In this article, I offered a simple and powerful AI framework that sales leaders can use to meet and exceed their goals through better planning, prioritizing, and ideating. Planning is about predicting what will happen so that you can be adequately prepared. Prioritizing, or targeting is about identifying the best opportunities for action.
Put another way, planning is about accepting what will happen, while prioritizing is about finding the right opportunities to change what will happen. For instance, if I know that a valuable customer is likely to churn, planning allows me to prepare for that eventuality. Prioritizing allows me to target that customer with an intervention that will compel them to stay.
Ideating, on the other hand, focuses on generating ideas for effective interventions. It’s one thing to identify a valuable customer as one who should be saved. It’s another to know how to save that customer.
Ideation through AI can be tremendously valuable. By identifying the factors that relate to an outcome, we can start to generate potential solutions that lead to better outcomes. Better outcomes can be anything that’s important to a business – less customer churn, more closed deals for a sales team, lower mortality for a hospital, fewer machine failures for a manufacturer, and so on.
Often, the factors that relate to the outcome are referred to as “drivers.” By examining drivers of an outcome, we often can come up with ideas about how to cause good outcomes to occur.
For instance, imagine that an AI model reveals three factors that are related to whether salespeople beat their quota in a given month:
Driver 1: whether that salesperson has engaged in a sales training program
Driver 2: how many times the salesperson has called or visited their customers
Driver 3: the salesperson’s number of years of selling experience.
It is helpful to note that Drivers 1 and 2 are behaviors. Driver 3 is a characteristic, or demographic. How can these drivers be used to generate new and valuable ideas? First and foremost, we must recognize the difference between causation and correlation.
For Driver 1, Imagine that those who attend the training sell more than those who don’t. Does this mean that the training is effective? Maybe. Perhaps the training is full of great information that causes the salesperson to more effectively convey the benefits of the product to the customer. If the training is, indeed, effective, then a company might be wise to mandate it for the entire sales team.
However, just because the training is correlated to higher performance doesn’t mean that the training necessarily causes higher sales. It is entirely possible that only the most motivated sellers choose to attend the training. If so, then their sales success might not be due to the training, but rather to their pre-existing level of ambition and motivation. If more motivated sellers take the training and less motivated sellers don’t, we would be foolish to conclude that the training was necessarily the cause of the difference in performance.
In this case, there is a third, separate factor (motivation) that is related to the outcome. It would be unfortunate for a sales team to mandate training that, in fact, was not actually effective.
Consider Driver 2: the greater the frequency of sales calls, the more likely a deal will close. Does this mean that placing more calls will yield more closed deals? Perhaps – it is possible that more calls give the customer more insight into the offering and the seller a greater chance to develop a fruitful relationship.
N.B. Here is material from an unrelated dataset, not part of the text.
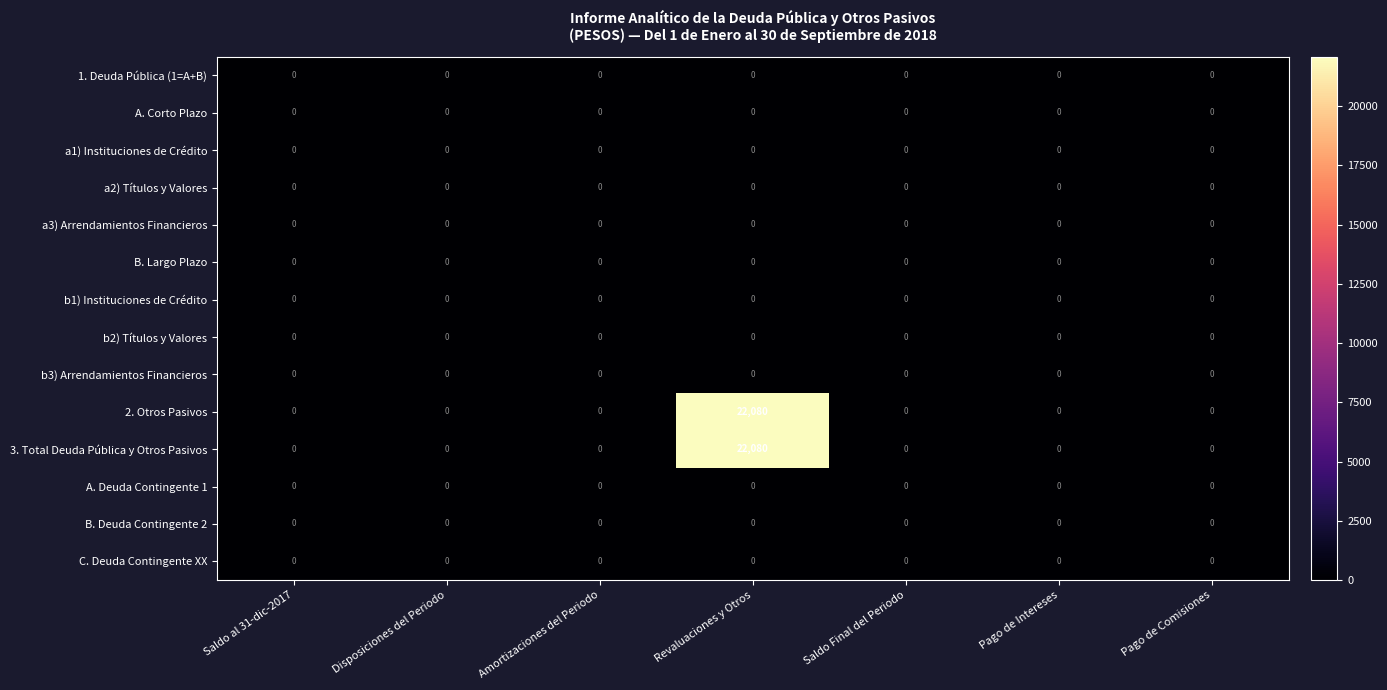

At which category is the sum across all series the highest?

Revaluaciones y Otros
On the other hand, it is possible that only serious buyers will spend time regularly engaging with the sales team. And a seller will only place sales calls to buyers who demonstrate high levels of interest. Here, more sales calls don’t cause a customer to be more interested; rather, high levels of customer interest cause a salesperson to call more frequently. This is often referred to as reverse causation. In this case, asking your team to place more sales calls than normal would likely yield no benefit.
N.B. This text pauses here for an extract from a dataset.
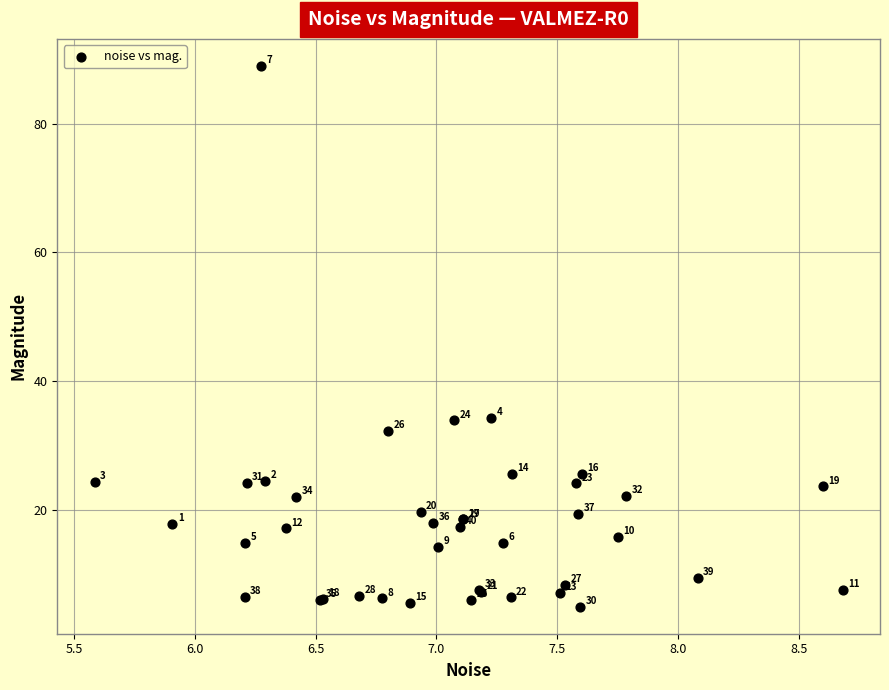

What Y value in the scatter plot is closest to 46?

34.3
A business experiment consists of rigorously assessing the effectiveness of an initiative (training, more sales calls, etc.) by creating two randomly selected groups and assigning one to receive the initiative and one to not receive the initiative. For instance, to test whether Driver 1, a sales training program, is effective, we would want to randomly assign some sellers to take the training and some sellers to not take the training. If the training group were to outperform the non-training group, this would be good evidence that the training was an effective way to boost sales. In some cases, experiments are not feasible, requiring technical, second-best, analyses to assess whether an initiative actually works.
How, then, can we know whether an initiative is truly effective at causing good outcomes?
In short, the best answer to this is to run a business experiment, described in the sidebar. Business experiments are excellent ways to move from ideation (“here’s a possible solution”) to knowledge of whether a solution is truly effective.
Driver 3 tells us that salespeople with more experience tend to sell more. “Years of experience” is a characteristic, not a behavior, so we no longer care about causation versus correlation. (Since we cannot change someone’s age, it doesn’t matter if changing their age would cause sales to increase.). However, demographics still have a valuable role in ideation. Here, we can explore the reasons why experience matters. This could lead to more effective training or best practices for less experienced sellers. Often, drivers provide opportunities for more learning, instead of directly actionable insights.
AI-fueled ideation is a powerful tool. It allows us to find stories, trends, and phenomena that, without computational sophistication, would remain hidden from the human eye. By knowing what factors relate to important outcomes, we can empirically generate ideas that lead to more business success.